In the following material, how many lines contain the string "element"? Reply with the number alone.

**EXCERPTED DATA**:
* start *

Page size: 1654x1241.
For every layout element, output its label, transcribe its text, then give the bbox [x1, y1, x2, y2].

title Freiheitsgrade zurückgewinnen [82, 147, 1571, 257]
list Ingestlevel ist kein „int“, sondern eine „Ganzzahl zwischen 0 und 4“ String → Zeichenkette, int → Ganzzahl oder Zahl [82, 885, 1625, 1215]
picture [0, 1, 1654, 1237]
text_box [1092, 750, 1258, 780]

* end *
* start *

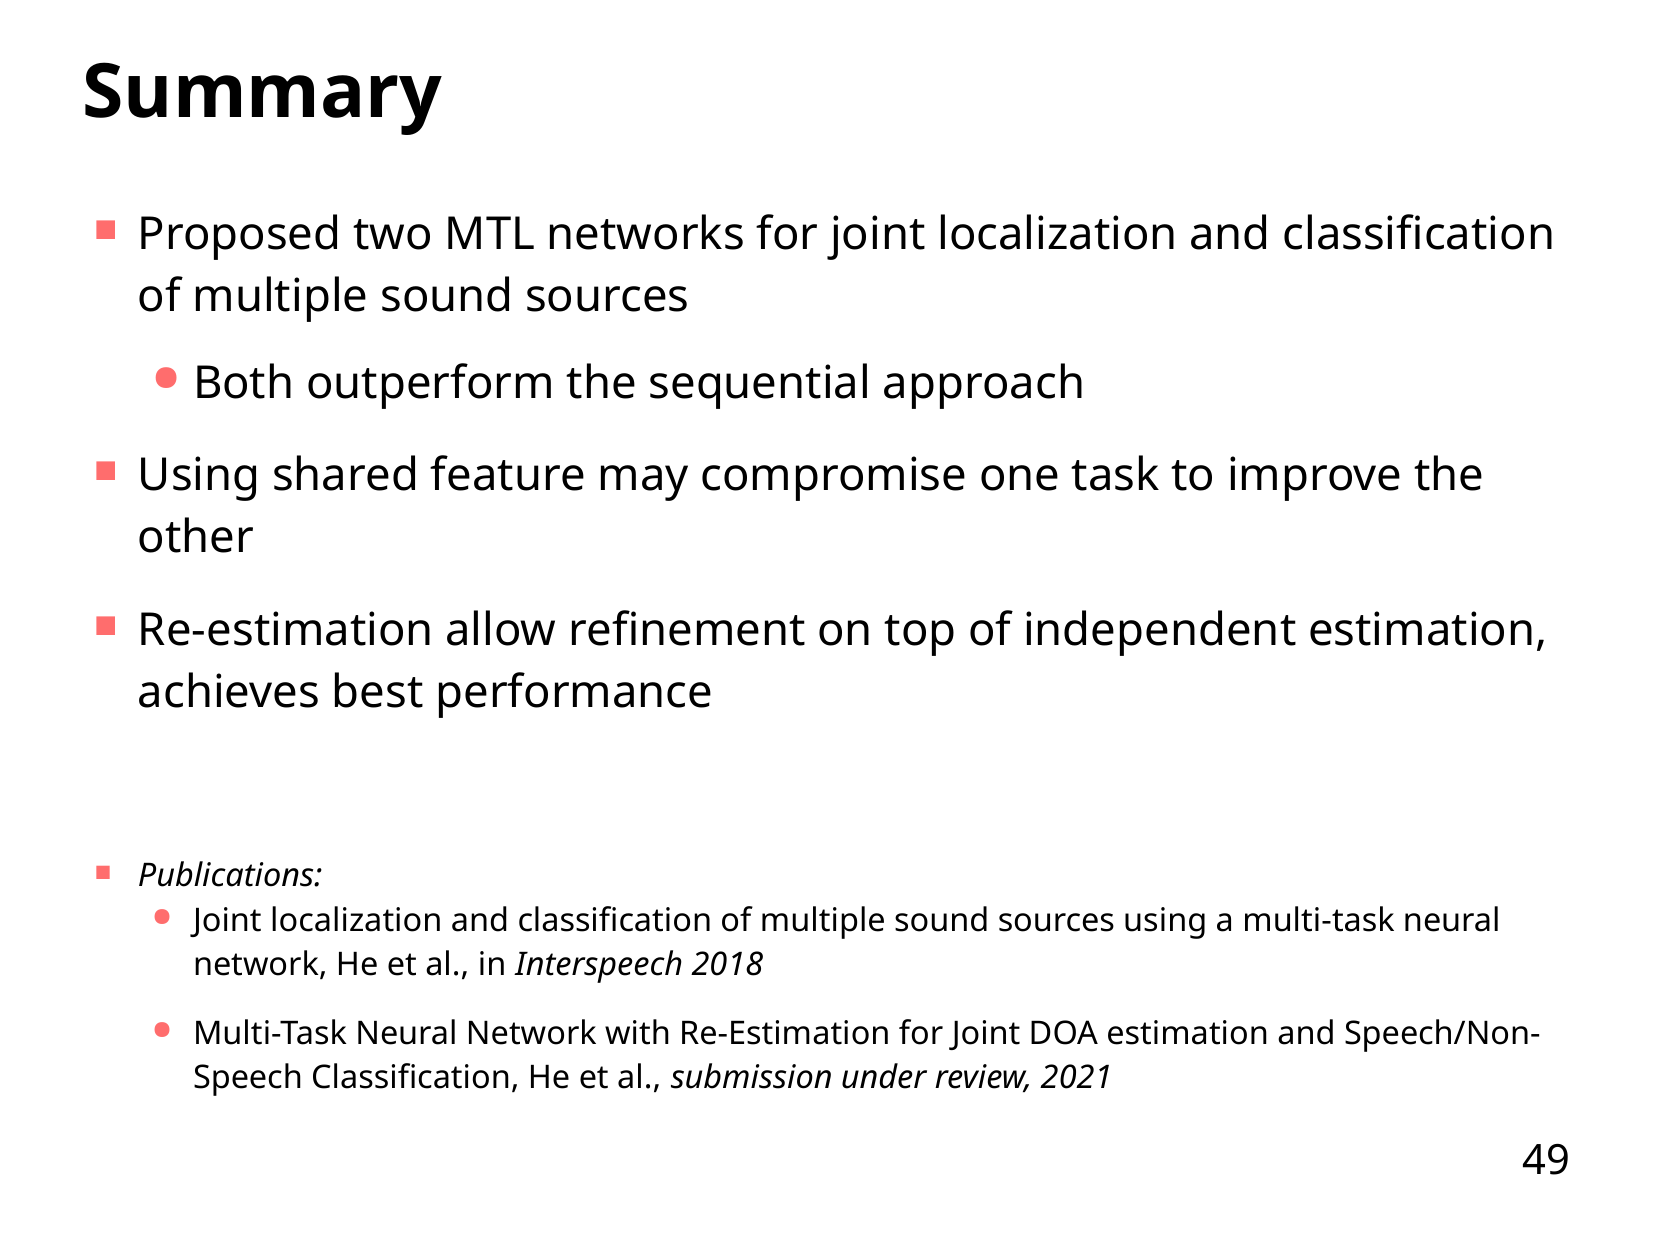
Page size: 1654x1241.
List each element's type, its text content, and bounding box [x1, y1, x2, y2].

* end *

**IN RESPONSE**: 2